The request
Render the portion of the entries below that opens with the line containing "genus: Asplenium" and closes with the line containing "genus: Solanum" as a Markdown table with the columns Row and Entry line. Include both of those lines, give each non-blank line its own numbered row, and leave out everything else.

Given records

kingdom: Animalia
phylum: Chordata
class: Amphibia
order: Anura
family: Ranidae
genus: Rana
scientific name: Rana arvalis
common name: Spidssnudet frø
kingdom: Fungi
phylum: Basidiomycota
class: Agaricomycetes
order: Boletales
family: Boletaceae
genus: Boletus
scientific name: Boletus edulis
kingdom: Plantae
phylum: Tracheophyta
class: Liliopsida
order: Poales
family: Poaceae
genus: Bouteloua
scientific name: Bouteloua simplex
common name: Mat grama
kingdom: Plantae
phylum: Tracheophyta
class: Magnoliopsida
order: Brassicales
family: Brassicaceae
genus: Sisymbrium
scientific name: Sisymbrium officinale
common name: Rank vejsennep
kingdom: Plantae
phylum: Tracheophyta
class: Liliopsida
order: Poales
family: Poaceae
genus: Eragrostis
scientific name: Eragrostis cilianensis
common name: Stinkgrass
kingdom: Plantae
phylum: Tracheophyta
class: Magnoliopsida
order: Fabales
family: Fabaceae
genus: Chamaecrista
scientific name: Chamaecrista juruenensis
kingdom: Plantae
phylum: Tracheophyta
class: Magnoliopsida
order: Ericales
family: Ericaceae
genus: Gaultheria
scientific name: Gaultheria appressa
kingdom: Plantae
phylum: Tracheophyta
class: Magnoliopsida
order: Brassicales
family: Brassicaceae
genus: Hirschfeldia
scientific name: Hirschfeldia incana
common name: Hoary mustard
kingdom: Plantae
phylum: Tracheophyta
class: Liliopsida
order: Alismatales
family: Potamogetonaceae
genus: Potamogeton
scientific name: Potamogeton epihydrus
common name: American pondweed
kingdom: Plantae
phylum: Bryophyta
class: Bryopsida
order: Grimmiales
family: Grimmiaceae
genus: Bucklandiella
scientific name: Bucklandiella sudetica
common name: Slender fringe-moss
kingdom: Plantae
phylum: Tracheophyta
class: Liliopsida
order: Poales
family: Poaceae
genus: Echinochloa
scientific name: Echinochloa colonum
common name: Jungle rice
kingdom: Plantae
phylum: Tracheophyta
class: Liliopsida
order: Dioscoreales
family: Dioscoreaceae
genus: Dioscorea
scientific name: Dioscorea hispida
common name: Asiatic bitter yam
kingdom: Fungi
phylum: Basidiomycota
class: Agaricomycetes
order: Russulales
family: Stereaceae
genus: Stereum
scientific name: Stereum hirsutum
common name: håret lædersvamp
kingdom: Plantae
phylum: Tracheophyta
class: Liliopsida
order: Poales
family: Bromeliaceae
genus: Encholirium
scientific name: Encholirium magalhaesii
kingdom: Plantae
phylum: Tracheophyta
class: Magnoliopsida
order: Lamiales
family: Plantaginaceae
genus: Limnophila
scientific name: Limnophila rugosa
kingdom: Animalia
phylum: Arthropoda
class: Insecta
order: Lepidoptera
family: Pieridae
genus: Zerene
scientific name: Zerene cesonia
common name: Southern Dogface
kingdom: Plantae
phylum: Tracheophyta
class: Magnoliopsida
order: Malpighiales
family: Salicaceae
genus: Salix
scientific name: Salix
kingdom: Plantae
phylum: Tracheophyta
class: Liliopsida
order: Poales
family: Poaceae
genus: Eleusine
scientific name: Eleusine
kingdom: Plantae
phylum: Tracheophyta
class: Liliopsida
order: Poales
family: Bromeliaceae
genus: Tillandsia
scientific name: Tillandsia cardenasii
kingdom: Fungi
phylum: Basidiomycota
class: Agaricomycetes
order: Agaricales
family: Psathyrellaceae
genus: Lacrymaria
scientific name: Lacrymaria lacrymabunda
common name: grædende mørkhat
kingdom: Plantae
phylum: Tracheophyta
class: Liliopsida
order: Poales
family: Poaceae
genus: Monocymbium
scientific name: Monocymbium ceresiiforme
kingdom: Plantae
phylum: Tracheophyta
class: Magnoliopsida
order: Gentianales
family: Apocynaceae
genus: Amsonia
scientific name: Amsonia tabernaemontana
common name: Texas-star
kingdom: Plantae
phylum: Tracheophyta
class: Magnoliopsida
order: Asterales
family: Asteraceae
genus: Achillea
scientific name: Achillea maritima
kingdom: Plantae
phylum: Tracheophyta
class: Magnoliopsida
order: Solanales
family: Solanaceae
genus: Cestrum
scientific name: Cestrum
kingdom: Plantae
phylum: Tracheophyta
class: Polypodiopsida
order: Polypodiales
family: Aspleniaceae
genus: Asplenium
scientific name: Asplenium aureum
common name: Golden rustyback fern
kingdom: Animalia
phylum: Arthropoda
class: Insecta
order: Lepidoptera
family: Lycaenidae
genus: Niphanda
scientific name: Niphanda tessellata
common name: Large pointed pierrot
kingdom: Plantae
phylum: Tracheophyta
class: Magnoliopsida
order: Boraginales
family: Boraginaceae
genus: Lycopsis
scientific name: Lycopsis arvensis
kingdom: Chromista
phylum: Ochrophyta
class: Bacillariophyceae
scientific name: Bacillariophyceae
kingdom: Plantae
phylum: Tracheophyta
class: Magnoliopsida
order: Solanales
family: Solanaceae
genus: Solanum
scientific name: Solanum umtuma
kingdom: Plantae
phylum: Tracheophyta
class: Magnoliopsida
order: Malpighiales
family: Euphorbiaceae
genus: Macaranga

Solution to the exercise
| Row | Entry line |
|---|---|
| 1 | genus: Asplenium |
| 2 | scientific name: Asplenium aureum |
| 3 | common name: Golden rustyback fern |
| 4 | kingdom: Animalia |
| 5 | phylum: Arthropoda |
| 6 | class: Insecta |
| 7 | order: Lepidoptera |
| 8 | family: Lycaenidae |
| 9 | genus: Niphanda |
| 10 | scientific name: Niphanda tessellata |
| 11 | common name: Large pointed pierrot |
| 12 | kingdom: Plantae |
| 13 | phylum: Tracheophyta |
| 14 | class: Magnoliopsida |
| 15 | order: Boraginales |
| 16 | family: Boraginaceae |
| 17 | genus: Lycopsis |
| 18 | scientific name: Lycopsis arvensis |
| 19 | kingdom: Chromista |
| 20 | phylum: Ochrophyta |
| 21 | class: Bacillariophyceae |
| 22 | scientific name: Bacillariophyceae |
| 23 | kingdom: Plantae |
| 24 | phylum: Tracheophyta |
| 25 | class: Magnoliopsida |
| 26 | order: Solanales |
| 27 | family: Solanaceae |
| 28 | genus: Solanum |